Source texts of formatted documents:
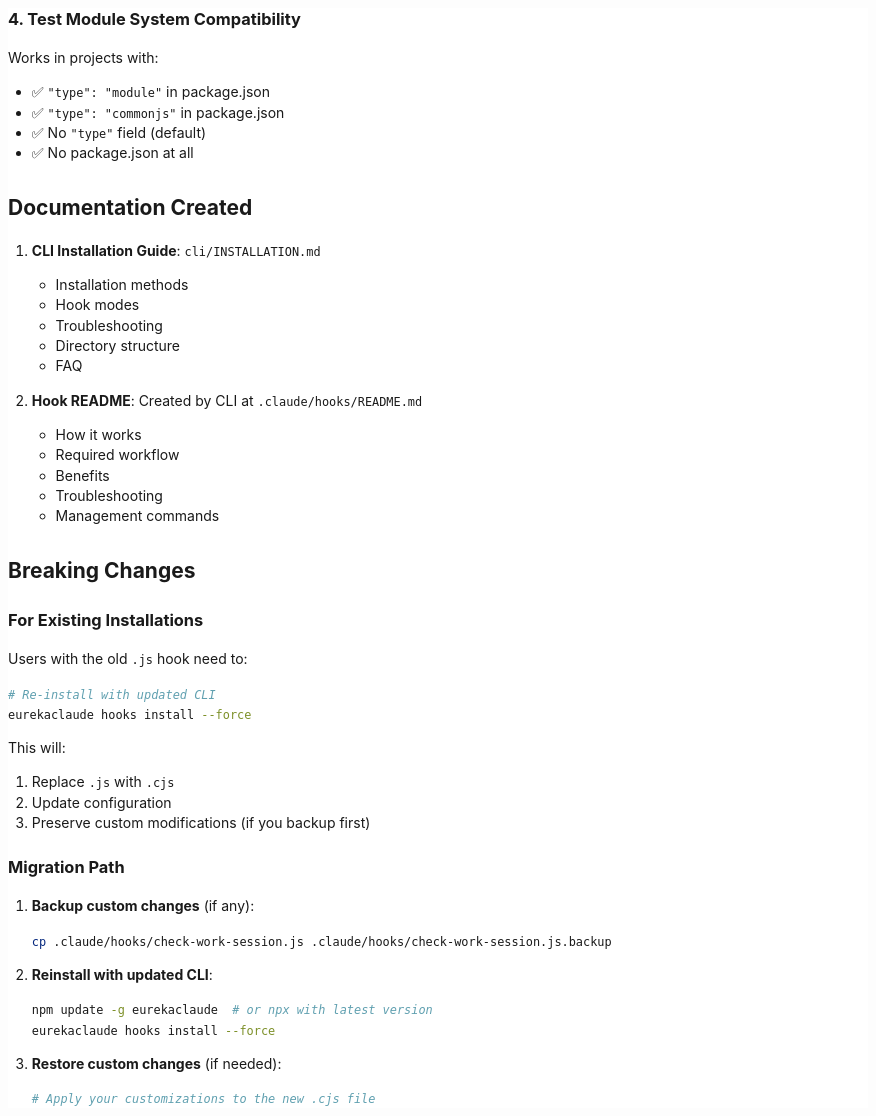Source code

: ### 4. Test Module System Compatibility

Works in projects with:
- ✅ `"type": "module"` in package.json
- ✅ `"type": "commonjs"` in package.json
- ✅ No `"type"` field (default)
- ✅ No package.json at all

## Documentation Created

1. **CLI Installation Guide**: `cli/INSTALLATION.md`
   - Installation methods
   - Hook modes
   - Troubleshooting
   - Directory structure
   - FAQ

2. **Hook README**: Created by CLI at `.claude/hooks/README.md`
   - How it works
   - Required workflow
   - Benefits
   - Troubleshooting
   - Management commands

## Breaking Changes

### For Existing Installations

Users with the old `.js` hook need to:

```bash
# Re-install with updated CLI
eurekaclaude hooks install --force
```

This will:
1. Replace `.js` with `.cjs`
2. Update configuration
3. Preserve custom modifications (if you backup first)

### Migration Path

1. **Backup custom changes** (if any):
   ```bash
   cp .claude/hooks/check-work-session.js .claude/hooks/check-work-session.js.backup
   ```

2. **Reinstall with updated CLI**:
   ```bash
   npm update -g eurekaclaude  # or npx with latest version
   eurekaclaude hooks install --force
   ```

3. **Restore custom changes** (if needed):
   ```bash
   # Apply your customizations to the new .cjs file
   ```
==
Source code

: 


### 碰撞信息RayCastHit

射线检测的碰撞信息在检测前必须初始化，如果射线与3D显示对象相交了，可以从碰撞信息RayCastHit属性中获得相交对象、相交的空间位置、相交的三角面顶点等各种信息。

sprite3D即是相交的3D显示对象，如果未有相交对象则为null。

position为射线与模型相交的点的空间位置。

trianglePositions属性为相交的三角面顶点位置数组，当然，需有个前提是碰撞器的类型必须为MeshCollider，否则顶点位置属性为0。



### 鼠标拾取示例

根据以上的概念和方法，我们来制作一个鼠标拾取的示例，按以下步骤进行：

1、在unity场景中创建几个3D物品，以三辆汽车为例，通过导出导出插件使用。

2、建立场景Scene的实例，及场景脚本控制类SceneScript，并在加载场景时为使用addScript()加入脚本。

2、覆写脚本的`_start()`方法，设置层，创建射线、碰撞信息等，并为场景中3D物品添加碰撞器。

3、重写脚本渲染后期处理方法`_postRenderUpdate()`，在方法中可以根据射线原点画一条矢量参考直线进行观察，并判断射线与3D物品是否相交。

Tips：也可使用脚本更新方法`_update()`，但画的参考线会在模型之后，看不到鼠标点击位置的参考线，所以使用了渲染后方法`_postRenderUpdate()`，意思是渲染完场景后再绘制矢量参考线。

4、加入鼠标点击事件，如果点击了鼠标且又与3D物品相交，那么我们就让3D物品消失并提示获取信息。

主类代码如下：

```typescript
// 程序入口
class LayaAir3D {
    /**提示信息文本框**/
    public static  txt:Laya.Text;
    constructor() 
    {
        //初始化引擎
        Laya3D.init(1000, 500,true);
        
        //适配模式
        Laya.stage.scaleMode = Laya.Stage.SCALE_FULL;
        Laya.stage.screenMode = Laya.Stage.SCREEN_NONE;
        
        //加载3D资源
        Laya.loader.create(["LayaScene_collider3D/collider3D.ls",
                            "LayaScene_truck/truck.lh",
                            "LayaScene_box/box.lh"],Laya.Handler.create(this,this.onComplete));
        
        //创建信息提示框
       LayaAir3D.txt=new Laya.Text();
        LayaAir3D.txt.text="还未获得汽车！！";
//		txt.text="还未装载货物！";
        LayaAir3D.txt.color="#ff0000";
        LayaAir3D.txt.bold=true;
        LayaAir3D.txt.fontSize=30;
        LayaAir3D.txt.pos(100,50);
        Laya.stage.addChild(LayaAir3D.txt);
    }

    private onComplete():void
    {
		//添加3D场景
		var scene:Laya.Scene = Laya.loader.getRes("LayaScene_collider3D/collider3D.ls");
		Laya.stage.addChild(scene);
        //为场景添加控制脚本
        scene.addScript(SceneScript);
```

## PROBLEM TO WORK ON
Please show the lines in the entries above that hold the string "true".

## COMPLETED TASK
        Laya3D.init(1000, 500,true);
        LayaAir3D.txt.bold=true;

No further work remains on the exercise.